━━━ Texte fourni ━━━
Pour répondre à cette question (évidemment sans pouvoir affirmer quoique ce soit), il faut se replonger dans les développements des théories physiques avant la fameuse conférence de Witten de 1995 sur la théorie des cordes (voir nota 1). D'après certains cordistes et en particulier Hawking, la théorie des cordes est "une théorie du tout", à savoir elle doit faire la synthèse des théories connues c'est à dire : la relativité générale, la théorie électrofaible et chromodynamique, le modèle standard des particules élémentaires (voir nota 2).

En parallèle, les physiciens ont développé la théorie de la supergravité, c'est à dire que l'on a appliqué à la relativité générale un principe de jauge local supersymétrique comme on le fait pour les 2 théories des champs, l'électrofaible et la chromodynamique. En utilisant cette supergravité dans un espace à plus de 4 dimensions, comme l'avait fait auparavant Kaluza-Klein pour la relativité générale classique (c'est à dire sans utiliser la mécanique quantique), certains physiciens avaient l'espoir d'en faire aussi une "théorie du tout". Il a été alors montré que la supergravité restait cohérente si les dimensions de l'espace/temps utilisée avait moins de 12 dimensions (11 dimensions au plus) mais la synthèse voulue au départ s'est avérée vaine.

Pour la théorie des cordes en 1995, les physiciens étaient devant un mur de dilemmes (voir nota 3). Il y avait en fait 5 théories des cordes différentes toutes impérativement à 10 dimensions. Pour une synthèse c'était loupé. On avait tout de même montré que l'on pouvait passer de l'une à l'autre via des dualités (voir nota 4) mais cela n'était valable que 2 à 2, aucune dualité ne permettant de passer de l'une vers les 5 autres et réciproquement. De plus, on avait bien le graviton (particule de masse nulle et de spin 2) comme particule de la théorie mais le graviton est une particule possible de la relativité générale que l'on peut faire apparaitre uniquement en champs faibles (si l'on linéarise la gravité qui est par essence non linéaire et qui de plus est une théorie purement géométrique de l'espace/temps à 4 dimensions), le graviton correspondant à la quantification du champ d'onde ainsi mis en évidence. L'existence du graviton est donc une pure spéculation qui en aucun cas ne redonne globalement la relativité générale. On pouvait aussi voir que si l'on partait du lagrangien de la relativité générale et incluait de manière tout à fait manuelle à ce lagrangien une théorie des cordes, la relativité générale était modifiée de façon marginale (impossible d'observer et encore moins de mesurer une quelconque de ces modifications). Enfin, on avait découvert que les cordes à une dimension n'étaient pas les seuls objets "physiques" de la théorie mais qu'il existait aussi des d-branes qui étaient des objets ayant de 0 à 9 dimensions (il faut toujours tenir compte d'une dimension de temps supplémentaire) donc la possibilité d'associer de manière plus ou moins subjective la supergravité à la théorie des cordes (voir nota 5).
━━━ Jeu de données ━━━
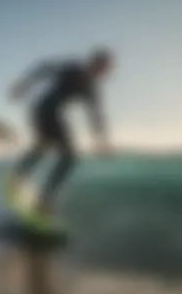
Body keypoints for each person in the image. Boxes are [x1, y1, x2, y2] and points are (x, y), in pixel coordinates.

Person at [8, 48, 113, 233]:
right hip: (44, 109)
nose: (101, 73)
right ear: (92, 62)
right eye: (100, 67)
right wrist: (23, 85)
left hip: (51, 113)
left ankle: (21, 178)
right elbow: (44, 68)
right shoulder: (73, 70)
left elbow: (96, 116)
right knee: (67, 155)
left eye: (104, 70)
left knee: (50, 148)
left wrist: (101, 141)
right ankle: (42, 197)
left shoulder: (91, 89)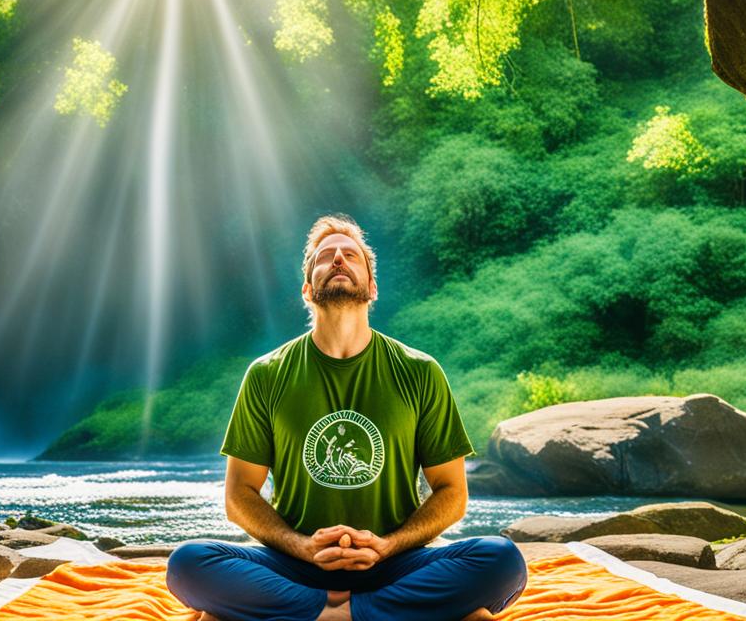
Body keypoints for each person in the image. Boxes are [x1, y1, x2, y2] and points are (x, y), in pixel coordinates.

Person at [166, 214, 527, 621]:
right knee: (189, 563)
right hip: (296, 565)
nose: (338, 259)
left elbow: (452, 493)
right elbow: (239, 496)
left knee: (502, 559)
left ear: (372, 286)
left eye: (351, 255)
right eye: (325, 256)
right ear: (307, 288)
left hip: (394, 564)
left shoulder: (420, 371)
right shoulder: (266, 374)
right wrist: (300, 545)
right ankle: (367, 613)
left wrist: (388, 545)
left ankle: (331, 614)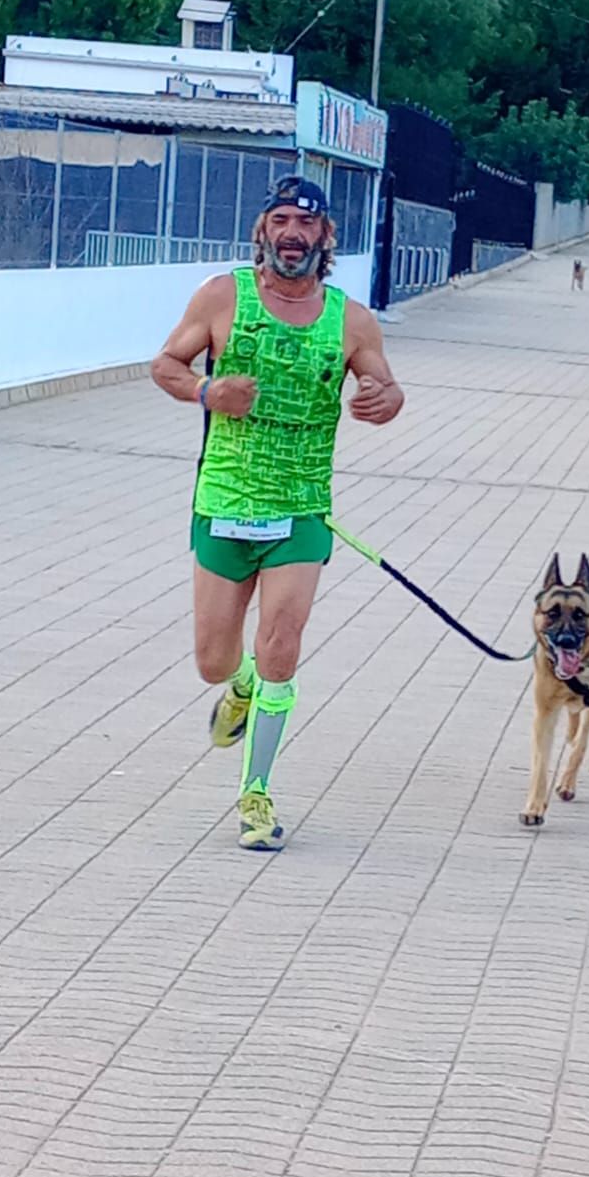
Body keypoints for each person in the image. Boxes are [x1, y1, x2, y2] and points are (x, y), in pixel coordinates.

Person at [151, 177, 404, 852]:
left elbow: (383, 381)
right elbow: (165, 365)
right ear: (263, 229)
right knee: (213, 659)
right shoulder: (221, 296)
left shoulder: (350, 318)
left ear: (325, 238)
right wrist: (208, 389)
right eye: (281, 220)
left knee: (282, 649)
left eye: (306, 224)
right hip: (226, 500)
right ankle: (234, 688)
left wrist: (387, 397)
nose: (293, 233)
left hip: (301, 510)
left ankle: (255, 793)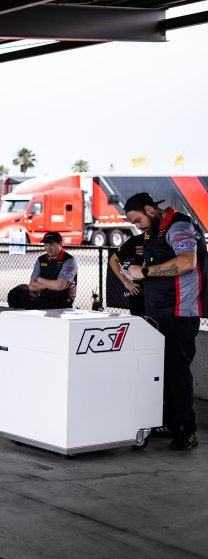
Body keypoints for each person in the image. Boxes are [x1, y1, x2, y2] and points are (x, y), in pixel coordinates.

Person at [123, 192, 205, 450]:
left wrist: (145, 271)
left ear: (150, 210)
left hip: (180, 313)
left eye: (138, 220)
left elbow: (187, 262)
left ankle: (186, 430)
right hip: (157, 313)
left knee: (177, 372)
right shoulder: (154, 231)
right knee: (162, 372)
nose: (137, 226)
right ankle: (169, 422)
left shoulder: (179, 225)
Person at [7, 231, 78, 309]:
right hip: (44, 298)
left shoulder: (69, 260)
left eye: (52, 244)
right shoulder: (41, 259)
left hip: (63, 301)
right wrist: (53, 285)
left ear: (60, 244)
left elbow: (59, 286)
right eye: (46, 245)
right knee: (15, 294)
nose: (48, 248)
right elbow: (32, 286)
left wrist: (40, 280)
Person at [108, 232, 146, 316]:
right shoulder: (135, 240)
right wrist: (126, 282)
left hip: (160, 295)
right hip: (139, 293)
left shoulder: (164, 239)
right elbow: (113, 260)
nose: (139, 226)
━━━
━━━ Jeu de données ━━━
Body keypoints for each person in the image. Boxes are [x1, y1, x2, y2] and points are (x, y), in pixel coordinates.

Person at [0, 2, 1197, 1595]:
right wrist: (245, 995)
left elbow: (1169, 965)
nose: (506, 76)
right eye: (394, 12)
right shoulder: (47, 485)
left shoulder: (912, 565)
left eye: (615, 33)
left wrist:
━━━
__Problème à résoudre__
Répondez à ces questions à partir du texte sur la théorie des cordes :
1. D'après certains cordistes, dont Hawking, de quelles théories la théorie des cordes doit-elle faire la synthèse ?
2. Combien de dimensions au plus la supergravité peut-elle avoir pour rester cohérente ?
3. En 1995, combien de théories des cordes différentes existait-il, et à combien de dimensions ?
Les données n'interviennent en rien ici.

__Réponse proposée__
1. La relativité générale, la théorie électrofaible et chromodynamique, et le modèle standard des particules élémentaires.
2. 11 dimensions.
3. Cinq théories, toutes à 10 dimensions.